19. More interestingly, the Deputy Manager,
State Bank of Travancore, Muvattupuzha Branch, has given
a statement that K.C. Wood Industries had submitted an
application for enhancing their credit limit from Rs.25 lakhs
to Rs.50 lakhs and that application is being kept in the
office and he is ready to produce it. No independent
investigation has been made by the police to find out
whether the allegations in the message are true? No such
materials are available in the final charge except the
statements of complainants.
20. Thus, the crucial Material Objects on which
the prosecution case rests are not available, even according
to the prosecution.
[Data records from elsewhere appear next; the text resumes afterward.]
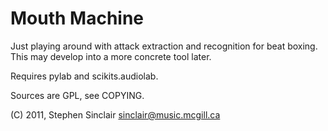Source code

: 
Mouth Machine
=============

Just playing around with attack extraction and recognition for beat
boxing.  This may develop into a more concrete tool later.

Requires pylab and scikits.audiolab.

Sources are GPL, see COPYING.

(C) 2011, Stephen Sinclair
sinclair@music.mcgill.ca
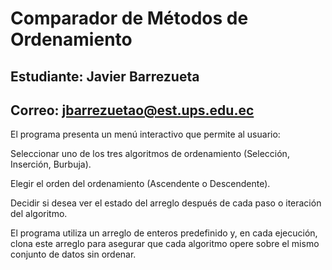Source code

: # Comparador de Métodos de Ordenamiento

## Estudiante: Javier Barrezueta
## Correo: jbarrezuetao@est.ups.edu.ec

El programa presenta un menú interactivo que permite al usuario:

Seleccionar uno de los tres algoritmos de ordenamiento (Selección, Inserción, Burbuja).

Elegir el orden del ordenamiento (Ascendente o Descendente).

Decidir si desea ver el estado del arreglo después de cada paso o iteración del algoritmo.

El programa utiliza un arreglo de enteros predefinido y, en cada ejecución, clona este arreglo para asegurar que cada algoritmo opere sobre el mismo conjunto de datos sin ordenar.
Thus, there is no material to connect the
revision petitioner with the alleged offence. So, I am of
the opinion that not only the charge in the final report but
also the materials produced along with the final report do
not disclose the offence said to have been committed by the
accused even if the uncontroverted prosecution case is
admitted. Thus, there are no sufficient grounds to
prosecute the revision petitioner even if the uncontroverted
prosecution case is admitted. If the prosecution is allowed
to continue with trial, certainly it will be a futile
experimental exercise as well as abuse of the process of the
Court.
21. Consequently, the impugned order under
challenge passed by the court below is set aside and
C.M.P.No.147/12 in C.C.No.140/10 on the files of the
Judicial First Class Magistrate's Court, Muvattupuzha, will
stand allowed. In the result, the revision petitioner is
discharged from the prosecution for the offences alleged
against him in the above Calendar Case.